Though typescript is pretty fast, and the language is flexible, we all know how demanding graph databases are. How hard they are to shard, etc. It seems like this could be a performance trap. Are there successful rbdms or nosql databases out there written in typescript?
Also why is everything about LLMs now? Can't we discuss technologies for their face value anymore. It's getting kind of old to me personally.
[-]
- phpnode 2 hours ago
  I needed it to be possible to run the graph in the browser and cloudflare workers, so TS was a natural fit here. It was built as an experiment into end to end type safety - nothing to do with LLMs, but it ended up being useful in the product I'm building. It's not designed for large data sets.
  [-]
  - rglullis 55 minutes ago
    > It's not designed for large data sets.

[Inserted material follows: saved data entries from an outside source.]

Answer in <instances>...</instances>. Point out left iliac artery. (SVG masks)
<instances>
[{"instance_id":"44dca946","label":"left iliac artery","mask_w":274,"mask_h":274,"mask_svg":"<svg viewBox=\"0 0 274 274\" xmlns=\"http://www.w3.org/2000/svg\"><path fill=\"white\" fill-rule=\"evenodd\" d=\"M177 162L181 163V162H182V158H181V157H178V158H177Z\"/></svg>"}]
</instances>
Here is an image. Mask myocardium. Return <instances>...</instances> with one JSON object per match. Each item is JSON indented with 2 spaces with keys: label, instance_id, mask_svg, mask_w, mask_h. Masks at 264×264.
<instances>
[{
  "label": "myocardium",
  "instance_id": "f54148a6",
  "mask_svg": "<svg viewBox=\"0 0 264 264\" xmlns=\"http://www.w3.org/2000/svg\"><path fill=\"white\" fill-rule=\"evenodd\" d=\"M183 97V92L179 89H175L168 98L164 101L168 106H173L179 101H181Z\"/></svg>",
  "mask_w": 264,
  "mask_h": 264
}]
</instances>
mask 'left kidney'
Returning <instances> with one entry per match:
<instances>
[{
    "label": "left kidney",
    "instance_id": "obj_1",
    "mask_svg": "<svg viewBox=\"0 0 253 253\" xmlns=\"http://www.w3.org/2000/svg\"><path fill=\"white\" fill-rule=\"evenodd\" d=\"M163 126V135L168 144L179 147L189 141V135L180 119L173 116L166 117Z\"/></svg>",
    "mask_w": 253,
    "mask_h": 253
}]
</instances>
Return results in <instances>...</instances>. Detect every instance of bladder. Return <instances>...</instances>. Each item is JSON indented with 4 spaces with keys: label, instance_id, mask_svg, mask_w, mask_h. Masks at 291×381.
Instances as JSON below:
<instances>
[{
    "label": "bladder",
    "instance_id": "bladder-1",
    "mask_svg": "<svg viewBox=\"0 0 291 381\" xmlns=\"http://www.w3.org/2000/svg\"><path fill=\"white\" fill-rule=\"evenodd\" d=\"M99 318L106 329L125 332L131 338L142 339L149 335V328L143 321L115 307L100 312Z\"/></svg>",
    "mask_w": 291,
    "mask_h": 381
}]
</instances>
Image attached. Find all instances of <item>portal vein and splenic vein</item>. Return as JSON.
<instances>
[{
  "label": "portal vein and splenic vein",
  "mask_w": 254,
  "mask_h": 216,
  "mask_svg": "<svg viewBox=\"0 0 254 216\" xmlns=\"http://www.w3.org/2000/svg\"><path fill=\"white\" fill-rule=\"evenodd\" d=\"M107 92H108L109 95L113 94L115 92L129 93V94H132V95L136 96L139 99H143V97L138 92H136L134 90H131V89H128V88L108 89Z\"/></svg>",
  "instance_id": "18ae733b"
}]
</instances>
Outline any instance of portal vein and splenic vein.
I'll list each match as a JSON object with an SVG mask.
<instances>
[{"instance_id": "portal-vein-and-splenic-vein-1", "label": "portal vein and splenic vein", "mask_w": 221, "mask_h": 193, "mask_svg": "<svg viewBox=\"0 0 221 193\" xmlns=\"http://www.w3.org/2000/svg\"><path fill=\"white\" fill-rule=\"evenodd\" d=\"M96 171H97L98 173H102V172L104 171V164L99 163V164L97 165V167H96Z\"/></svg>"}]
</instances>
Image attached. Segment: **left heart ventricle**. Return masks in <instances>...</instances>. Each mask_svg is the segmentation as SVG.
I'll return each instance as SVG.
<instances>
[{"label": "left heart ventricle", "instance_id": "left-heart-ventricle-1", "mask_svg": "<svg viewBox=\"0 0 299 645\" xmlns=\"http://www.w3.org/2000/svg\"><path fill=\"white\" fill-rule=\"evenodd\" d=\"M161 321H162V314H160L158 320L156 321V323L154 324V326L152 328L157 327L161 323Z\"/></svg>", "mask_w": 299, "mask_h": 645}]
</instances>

    How large is large, here? Tens of thousands of triples? Hundreds? Millions?
    I'm working on a local-first browser extension for ActivityPub, and currently I am parsing the JSON-LD and storing the triples in specialized tables on pglite to be able to make fast queries on that data.

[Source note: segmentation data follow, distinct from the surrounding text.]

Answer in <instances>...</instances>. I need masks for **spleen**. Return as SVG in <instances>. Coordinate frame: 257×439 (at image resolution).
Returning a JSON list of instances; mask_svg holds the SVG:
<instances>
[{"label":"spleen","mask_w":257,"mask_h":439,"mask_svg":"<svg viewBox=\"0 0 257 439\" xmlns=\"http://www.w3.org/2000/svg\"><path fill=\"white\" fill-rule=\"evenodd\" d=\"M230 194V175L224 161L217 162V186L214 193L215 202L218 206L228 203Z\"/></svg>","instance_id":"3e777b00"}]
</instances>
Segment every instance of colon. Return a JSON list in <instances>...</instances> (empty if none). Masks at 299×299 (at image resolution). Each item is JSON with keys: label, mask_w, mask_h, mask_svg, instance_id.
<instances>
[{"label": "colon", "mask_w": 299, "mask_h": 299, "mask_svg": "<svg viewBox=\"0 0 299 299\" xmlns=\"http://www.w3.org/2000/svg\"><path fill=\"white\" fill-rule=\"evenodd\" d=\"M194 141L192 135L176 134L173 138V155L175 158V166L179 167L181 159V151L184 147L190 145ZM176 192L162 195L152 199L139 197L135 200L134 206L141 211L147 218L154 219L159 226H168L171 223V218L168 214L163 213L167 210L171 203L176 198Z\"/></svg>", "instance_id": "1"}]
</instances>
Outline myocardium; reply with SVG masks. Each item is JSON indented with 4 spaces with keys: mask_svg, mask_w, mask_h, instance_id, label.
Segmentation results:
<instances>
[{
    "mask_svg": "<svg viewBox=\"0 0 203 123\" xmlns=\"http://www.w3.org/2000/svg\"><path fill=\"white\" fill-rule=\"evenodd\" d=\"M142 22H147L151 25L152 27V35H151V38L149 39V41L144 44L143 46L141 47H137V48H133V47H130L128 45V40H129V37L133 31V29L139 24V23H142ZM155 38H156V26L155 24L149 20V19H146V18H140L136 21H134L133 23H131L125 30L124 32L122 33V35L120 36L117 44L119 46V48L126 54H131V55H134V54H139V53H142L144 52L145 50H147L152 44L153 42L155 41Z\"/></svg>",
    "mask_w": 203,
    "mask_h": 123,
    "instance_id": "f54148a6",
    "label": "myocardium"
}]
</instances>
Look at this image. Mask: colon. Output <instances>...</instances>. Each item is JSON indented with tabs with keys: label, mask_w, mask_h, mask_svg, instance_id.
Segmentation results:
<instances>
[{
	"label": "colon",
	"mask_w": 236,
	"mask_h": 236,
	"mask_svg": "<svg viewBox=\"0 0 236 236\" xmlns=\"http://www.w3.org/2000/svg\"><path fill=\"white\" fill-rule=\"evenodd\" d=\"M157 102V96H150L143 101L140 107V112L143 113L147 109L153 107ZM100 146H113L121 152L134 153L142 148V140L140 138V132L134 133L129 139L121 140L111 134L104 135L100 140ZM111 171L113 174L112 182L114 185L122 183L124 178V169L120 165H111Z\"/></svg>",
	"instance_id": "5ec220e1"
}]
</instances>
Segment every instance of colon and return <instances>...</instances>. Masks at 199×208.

    It would be amazing to ditch the whole thing and just deal with triples based on the expanded JSON-LD, but I wonder how the performance would be. While using the browser extension for a week, the store accumulated ~90k thousand JSON-lD documents, which would probably mean 5 times as many triples. Storage wise is okay (~300MB), but I think that a graph database would only be useful to manage "hot data", not a whole archive of user activity.
    [-]
    - phpnode 52 minutes ago
      it depends on the backing store (which is pluggable). I would not want to exceed let's say 50Mb in a Y.js doc, but i've tested the in memory storage with graphs approaching 1Gb and it's been fine - like any graph it really depends on how you query it. Most of the docs I'm dealing with in production are less than 10Mb, so this is fine for my use cases, but... buyer beware!

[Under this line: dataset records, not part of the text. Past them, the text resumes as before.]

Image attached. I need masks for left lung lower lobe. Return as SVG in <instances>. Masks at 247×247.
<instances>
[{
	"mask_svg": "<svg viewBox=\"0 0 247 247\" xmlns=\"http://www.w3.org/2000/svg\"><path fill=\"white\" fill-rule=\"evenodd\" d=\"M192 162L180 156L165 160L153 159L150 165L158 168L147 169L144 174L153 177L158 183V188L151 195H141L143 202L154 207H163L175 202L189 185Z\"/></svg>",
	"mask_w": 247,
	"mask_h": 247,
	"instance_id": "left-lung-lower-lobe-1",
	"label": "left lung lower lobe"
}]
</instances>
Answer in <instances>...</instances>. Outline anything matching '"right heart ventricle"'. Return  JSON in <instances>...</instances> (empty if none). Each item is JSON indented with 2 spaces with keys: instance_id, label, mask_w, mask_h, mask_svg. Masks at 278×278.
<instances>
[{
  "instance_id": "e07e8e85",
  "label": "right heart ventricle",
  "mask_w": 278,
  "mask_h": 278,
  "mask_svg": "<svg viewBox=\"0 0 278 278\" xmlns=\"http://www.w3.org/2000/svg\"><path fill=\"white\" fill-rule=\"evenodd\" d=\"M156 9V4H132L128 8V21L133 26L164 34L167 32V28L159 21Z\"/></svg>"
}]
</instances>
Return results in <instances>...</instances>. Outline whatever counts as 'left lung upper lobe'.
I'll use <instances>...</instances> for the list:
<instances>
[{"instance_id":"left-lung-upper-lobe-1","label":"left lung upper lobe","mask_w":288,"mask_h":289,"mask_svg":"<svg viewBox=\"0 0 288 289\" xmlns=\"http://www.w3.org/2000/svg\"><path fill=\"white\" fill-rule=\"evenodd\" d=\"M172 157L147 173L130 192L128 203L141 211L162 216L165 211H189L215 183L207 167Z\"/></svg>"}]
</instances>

  - ForHackernews 6 minutes ago
    You can use webassembly in both places https://developers.cloudflare.com/workers/runtime-apis/webas...
  - 2ndorderthought 2 hours ago
    Makes sense thanks for explaining the use case. The LLM question was only because of the comments at the time of the post.
    The query syntax looks nice by the way.
    [-]
    - phpnode 2 hours ago
      thanks, it was as close to Gremlin[0] as I could get without losing type safety (Gremlin is untyped)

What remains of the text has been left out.